- _WHAT TO WORK ON_: Express everything from the row containing "genus: Cotula" down to the row containing "genus: Certhia" as a two-column CSV headed field and value, giving one line per row with each field quoted and any line breaks replaced by spaces.

Stored data entries
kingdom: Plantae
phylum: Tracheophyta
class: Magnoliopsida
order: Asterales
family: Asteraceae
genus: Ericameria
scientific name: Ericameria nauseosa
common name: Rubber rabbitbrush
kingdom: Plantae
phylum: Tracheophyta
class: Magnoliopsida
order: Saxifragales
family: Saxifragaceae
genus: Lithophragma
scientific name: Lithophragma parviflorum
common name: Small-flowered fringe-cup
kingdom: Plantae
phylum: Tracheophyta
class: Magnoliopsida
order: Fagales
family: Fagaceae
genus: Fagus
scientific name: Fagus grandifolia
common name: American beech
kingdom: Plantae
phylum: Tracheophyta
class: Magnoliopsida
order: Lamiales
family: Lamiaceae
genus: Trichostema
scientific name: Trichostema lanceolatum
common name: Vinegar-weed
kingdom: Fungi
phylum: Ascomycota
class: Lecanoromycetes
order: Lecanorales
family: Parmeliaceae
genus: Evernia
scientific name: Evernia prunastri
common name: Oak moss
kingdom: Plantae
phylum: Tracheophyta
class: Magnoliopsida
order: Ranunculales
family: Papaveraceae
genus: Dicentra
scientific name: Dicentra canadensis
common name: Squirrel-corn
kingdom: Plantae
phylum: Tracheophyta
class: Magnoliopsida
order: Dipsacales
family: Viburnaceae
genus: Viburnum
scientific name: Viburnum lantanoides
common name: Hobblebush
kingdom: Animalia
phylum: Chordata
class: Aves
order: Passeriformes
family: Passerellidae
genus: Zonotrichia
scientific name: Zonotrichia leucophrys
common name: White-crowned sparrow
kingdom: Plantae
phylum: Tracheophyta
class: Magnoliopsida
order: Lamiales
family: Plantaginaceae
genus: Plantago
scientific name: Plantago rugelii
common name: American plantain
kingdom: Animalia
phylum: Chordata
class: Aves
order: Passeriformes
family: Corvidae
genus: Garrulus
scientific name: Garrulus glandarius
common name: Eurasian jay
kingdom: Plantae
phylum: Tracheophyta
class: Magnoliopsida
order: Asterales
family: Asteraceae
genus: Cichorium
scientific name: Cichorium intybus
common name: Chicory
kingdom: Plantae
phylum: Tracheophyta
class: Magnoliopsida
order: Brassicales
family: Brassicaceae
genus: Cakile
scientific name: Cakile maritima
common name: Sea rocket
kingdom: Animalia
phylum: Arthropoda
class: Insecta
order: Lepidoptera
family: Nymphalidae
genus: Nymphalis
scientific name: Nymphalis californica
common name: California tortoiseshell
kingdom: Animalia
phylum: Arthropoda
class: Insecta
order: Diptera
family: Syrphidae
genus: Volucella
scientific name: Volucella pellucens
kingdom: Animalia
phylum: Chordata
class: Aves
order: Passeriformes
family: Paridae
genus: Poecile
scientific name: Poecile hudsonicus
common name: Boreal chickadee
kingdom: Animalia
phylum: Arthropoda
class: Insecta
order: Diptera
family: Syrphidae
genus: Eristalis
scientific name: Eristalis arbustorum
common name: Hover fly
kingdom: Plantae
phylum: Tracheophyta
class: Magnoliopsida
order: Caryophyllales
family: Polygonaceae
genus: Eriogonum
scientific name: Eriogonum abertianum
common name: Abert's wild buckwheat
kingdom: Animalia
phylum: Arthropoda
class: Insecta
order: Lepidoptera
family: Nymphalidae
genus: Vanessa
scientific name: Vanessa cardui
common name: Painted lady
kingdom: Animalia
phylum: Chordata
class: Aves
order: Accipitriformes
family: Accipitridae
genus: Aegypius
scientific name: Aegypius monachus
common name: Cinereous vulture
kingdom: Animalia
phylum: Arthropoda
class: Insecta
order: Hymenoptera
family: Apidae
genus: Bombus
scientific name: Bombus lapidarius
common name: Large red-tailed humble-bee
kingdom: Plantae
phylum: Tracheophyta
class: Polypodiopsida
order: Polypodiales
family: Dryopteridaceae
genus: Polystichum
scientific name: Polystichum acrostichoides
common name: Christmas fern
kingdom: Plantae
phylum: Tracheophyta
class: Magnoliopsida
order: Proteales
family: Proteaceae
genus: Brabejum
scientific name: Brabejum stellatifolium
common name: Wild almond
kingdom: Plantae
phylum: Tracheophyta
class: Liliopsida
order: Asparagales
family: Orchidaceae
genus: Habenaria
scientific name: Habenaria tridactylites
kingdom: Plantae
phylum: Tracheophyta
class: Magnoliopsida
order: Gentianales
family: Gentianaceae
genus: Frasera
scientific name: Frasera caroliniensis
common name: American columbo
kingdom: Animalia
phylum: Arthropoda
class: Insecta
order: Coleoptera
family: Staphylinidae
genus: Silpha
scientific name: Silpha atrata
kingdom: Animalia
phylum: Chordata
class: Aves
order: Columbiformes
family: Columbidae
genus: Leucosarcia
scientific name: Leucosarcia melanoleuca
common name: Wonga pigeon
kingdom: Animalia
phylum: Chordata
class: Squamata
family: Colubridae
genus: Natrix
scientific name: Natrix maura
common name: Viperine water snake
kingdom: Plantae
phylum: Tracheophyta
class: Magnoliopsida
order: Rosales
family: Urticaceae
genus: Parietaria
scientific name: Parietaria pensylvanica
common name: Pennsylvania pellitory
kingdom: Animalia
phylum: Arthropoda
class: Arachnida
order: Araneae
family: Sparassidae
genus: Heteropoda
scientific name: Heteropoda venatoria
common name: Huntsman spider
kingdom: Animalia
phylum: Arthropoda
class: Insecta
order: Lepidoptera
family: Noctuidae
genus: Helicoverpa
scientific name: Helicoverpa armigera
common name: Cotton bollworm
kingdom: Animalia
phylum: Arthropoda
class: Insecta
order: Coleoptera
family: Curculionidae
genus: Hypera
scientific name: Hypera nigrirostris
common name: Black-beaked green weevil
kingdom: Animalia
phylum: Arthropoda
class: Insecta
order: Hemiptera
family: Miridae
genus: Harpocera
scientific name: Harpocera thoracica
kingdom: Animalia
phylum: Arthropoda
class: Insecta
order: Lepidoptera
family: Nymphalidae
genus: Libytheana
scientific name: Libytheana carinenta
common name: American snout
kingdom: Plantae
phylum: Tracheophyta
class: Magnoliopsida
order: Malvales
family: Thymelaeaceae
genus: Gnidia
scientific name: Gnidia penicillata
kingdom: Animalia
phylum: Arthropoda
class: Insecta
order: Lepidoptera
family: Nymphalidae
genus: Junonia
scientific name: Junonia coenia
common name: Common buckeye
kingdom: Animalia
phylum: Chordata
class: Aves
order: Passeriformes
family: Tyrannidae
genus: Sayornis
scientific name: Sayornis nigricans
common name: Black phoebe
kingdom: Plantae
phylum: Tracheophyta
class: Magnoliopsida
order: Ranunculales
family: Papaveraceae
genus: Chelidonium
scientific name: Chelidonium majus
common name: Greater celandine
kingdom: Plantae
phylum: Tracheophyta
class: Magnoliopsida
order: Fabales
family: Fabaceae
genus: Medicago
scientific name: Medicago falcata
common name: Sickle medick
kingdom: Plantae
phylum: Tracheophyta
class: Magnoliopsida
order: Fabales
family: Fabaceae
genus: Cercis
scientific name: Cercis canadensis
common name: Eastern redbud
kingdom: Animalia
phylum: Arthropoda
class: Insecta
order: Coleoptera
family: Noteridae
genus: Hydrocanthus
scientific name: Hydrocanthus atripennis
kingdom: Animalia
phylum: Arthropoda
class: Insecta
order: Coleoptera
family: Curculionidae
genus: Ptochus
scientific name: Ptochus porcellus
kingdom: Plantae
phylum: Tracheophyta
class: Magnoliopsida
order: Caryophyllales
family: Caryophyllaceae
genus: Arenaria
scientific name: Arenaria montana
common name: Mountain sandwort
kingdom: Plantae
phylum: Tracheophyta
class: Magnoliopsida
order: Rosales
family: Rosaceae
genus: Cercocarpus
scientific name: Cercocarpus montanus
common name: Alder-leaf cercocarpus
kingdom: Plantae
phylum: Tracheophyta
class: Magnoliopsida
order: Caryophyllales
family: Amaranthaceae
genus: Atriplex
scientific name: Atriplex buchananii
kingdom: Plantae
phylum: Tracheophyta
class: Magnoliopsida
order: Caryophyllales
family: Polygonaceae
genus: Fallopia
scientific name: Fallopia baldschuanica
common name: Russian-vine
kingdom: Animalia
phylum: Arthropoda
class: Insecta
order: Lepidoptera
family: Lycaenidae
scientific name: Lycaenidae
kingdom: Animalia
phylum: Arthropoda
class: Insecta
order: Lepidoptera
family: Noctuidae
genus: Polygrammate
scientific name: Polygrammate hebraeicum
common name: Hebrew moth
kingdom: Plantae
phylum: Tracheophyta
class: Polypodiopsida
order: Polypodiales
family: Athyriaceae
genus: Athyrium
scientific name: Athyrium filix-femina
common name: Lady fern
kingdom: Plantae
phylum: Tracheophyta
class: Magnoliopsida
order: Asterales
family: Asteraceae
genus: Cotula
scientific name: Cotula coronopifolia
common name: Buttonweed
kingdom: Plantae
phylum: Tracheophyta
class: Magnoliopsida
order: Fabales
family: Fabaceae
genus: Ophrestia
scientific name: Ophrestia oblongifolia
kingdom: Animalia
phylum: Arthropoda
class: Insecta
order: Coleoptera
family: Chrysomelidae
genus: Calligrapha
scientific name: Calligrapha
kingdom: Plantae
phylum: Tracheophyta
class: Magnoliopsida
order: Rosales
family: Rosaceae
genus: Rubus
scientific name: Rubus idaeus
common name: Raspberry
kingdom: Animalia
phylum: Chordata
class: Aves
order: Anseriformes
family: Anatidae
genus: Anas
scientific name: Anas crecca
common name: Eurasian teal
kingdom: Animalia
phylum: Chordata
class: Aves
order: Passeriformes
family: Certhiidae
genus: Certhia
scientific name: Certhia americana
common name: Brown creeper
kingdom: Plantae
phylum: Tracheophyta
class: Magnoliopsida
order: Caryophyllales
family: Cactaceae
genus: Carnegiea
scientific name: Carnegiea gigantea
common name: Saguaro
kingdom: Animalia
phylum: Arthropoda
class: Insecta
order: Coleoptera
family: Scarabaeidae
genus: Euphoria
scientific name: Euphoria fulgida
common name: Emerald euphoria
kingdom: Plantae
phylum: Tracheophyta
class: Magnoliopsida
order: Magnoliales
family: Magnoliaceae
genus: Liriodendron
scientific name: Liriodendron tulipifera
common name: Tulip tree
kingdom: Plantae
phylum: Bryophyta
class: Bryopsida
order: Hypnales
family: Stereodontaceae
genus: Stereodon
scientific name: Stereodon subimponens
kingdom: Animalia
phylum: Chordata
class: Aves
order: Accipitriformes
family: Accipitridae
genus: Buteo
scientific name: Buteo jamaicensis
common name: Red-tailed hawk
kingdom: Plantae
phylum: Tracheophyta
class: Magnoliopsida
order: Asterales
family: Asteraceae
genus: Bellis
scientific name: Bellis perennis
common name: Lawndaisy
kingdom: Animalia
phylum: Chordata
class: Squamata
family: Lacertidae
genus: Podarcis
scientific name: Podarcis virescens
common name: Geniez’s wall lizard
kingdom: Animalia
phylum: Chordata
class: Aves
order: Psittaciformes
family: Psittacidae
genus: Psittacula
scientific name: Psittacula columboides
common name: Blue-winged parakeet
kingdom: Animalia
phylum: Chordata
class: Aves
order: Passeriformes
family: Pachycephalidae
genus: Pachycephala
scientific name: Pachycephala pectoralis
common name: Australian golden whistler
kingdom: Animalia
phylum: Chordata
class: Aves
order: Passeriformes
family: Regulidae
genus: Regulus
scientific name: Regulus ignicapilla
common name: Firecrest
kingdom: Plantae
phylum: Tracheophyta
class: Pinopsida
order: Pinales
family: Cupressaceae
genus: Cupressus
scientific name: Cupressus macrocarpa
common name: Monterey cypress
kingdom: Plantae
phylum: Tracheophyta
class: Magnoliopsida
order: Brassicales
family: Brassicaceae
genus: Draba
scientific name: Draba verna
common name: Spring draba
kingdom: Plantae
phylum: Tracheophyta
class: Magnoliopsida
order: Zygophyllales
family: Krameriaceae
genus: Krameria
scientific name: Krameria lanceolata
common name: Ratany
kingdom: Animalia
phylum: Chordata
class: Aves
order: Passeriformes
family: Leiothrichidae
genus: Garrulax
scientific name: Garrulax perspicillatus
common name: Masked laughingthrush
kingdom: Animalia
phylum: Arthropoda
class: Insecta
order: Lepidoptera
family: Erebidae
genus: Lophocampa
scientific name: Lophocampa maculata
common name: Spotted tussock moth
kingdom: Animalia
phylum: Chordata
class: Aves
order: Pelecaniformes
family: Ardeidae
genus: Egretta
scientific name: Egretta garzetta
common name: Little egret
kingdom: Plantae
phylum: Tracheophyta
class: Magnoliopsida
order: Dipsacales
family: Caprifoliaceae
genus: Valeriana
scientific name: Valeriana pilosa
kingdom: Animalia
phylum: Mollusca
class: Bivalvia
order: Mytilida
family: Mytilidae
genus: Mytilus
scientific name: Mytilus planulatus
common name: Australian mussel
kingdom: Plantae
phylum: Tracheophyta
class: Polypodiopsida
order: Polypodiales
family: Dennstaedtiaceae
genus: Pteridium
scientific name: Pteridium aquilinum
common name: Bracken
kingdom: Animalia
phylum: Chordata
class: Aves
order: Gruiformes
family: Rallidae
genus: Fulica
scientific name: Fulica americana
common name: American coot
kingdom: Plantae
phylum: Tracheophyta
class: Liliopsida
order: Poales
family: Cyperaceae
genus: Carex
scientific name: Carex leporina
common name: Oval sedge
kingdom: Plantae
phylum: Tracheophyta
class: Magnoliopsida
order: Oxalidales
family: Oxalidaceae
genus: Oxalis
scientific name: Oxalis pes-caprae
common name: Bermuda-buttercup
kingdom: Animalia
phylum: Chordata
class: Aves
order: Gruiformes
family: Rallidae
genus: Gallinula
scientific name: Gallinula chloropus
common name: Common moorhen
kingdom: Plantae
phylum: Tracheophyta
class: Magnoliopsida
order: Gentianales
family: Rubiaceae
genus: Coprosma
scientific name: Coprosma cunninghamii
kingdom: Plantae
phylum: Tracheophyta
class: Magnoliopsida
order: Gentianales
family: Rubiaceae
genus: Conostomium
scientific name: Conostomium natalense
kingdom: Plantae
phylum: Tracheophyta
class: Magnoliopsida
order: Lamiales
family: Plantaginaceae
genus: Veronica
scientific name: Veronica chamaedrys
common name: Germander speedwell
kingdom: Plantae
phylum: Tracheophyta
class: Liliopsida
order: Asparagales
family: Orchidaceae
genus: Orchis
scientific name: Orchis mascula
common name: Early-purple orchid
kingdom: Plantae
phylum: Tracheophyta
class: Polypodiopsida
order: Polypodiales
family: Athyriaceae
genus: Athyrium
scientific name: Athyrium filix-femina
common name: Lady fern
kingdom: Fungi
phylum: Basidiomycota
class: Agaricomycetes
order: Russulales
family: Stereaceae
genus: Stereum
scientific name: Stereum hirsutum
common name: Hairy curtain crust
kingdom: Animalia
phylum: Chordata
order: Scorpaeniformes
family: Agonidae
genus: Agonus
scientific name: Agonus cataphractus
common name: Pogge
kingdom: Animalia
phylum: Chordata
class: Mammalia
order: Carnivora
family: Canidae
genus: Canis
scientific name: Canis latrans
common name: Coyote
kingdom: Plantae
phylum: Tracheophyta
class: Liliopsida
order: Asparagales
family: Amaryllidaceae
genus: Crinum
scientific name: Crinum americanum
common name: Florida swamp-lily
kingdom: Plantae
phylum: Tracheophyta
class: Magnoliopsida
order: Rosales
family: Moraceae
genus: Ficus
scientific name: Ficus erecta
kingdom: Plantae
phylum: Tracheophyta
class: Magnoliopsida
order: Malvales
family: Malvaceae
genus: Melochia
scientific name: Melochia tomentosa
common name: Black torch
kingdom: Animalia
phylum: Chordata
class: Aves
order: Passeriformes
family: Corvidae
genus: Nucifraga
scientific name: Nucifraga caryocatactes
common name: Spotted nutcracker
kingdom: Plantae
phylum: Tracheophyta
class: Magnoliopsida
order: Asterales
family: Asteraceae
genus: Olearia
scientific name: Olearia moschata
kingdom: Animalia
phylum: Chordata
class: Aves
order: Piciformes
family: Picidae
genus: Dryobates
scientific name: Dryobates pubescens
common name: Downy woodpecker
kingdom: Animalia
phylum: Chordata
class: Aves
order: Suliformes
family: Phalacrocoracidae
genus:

- _RESPONSE FOR THIS EXERCISE_:
field,value
"genus:","Cotula"
"scientific name:","Cotula coronopifolia"
"common name:","Buttonweed"
"kingdom:","Plantae"
"phylum:","Tracheophyta"
"class:","Magnoliopsida"
"order:","Fabales"
"family:","Fabaceae"
"genus:","Ophrestia"
"scientific name:","Ophrestia oblongifolia"
"kingdom:","Animalia"
"phylum:","Arthropoda"
"class:","Insecta"
"order:","Coleoptera"
"family:","Chrysomelidae"
"genus:","Calligrapha"
"scientific name:","Calligrapha"
"kingdom:","Plantae"
"phylum:","Tracheophyta"
"class:","Magnoliopsida"
"order:","Rosales"
"family:","Rosaceae"
"genus:","Rubus"
"scientific name:","Rubus idaeus"
"common name:","Raspberry"
"kingdom:","Animalia"
"phylum:","Chordata"
"class:","Aves"
"order:","Anseriformes"
"family:","Anatidae"
"genus:","Anas"
"scientific name:","Anas crecca"
"common name:","Eurasian teal"
"kingdom:","Animalia"
"phylum:","Chordata"
"class:","Aves"
"order:","Passeriformes"
"family:","Certhiidae"
"genus:","Certhia"